La surexposition dans les hautes lumières ou les ombres détruit l'information de l'image de manière irrécupérable. Vous la voyez dans l'histogramme comme des flancs coupés — en haut pour les hautes lumières, en bas pour les noirs — et plus tard au montage, aucun LUT ni aucun étalonnage des couleurs ne pourra vous aider. Le niveau du pixel est perdu. C'est pourquoi la mesure d'exposition classique devait fonctionner sur le plateau, avant que tout ne semble possible en numérique.
En pratique, le clipping se produit souvent lorsque vous laissez la lumière du soleil entrer directement dans l'objectif ou lorsque vous devez tourner une scène avec une plage de contraste extrême — un visage dans l'ombre, une fenêtre derrière la personne. Votre caméra n'enregistre que ce que le capteur a capturé. Si la luminosité est trop élevée, les photodiodes se bloquent.
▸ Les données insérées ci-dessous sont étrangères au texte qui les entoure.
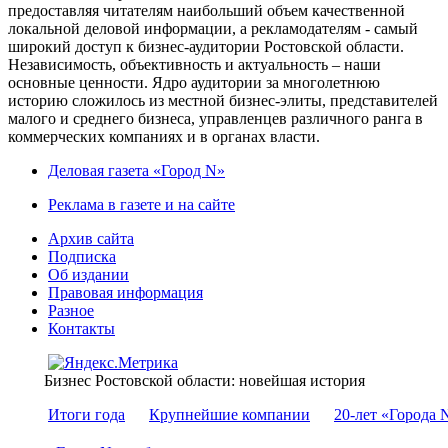
предоставляя читателям наибольший объем качественной
локальной деловой информации, а рекламодателям - самый
широкий доступ к бизнес-аудитории Ростовской области.
Независимость, объективность и актуальность – наши
основные ценности. Ядро аудитории за многолетнюю
историю сложилось из местной бизнес-элиты, представителей
малого и среднего бизнеса, управленцев различного ранга в
коммерческих компаниях и в органах власти.
Деловая газета «Город N»
Реклама в газете и на сайте
Архив сайта
Подписка
Об издании
Правовая информация
Разное
Контакты
Бизнес Ростовской области: новейшая история
Итоги года
Крупнейшие компании
20-лет «Города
Si elle est trop basse, vous obtenez du bruit jusqu'à l'illisibilité. Les caméras modernes proposent des zébrures — des bandes animées sur les zones surexposées ou sous-exposées — pour vous avertir en direct. Mais ce n'est qu'un indice. Le véritable contrôle se fait via l'histogramme : plat et continu au centre = bien ; pics à gauche ou à droite qui se terminent brusquement = clipping.
Sur le plateau, cela signifie : ajuster l'exposition, utiliser des filtres ND, adapter l'éclairage artificiel ou remodeler la scène. Au montage, vous avez besoin de marge d'exposition — exposer intentionnellement un peu plus sombre pour travailler en post-production. C'est aussi ce qu'on appelle la latitude d'exposition, et les caméras haut de gamme avec une grande latitude vous donnent plus de marge de manœuvre. Les formats RAW offrent plus de données et donc plus de chances de récupération que les codecs compressés, mais même le RAW a une limite physique.
Erreur fréquente : les débutants ne regardent que le moniteur et pensent que tout va bien. Mais les moniteurs mentent. L'histogramme est votre seul ami honnête. Ceux qui exposent de manière conservatrice et évitent systématiquement le clipping ont, plus tard, de la liberté au lieu de la frustration lors de l'étalonnage des couleurs — et c'est le cadeau du chef opérateur avisé à l'étalonneur.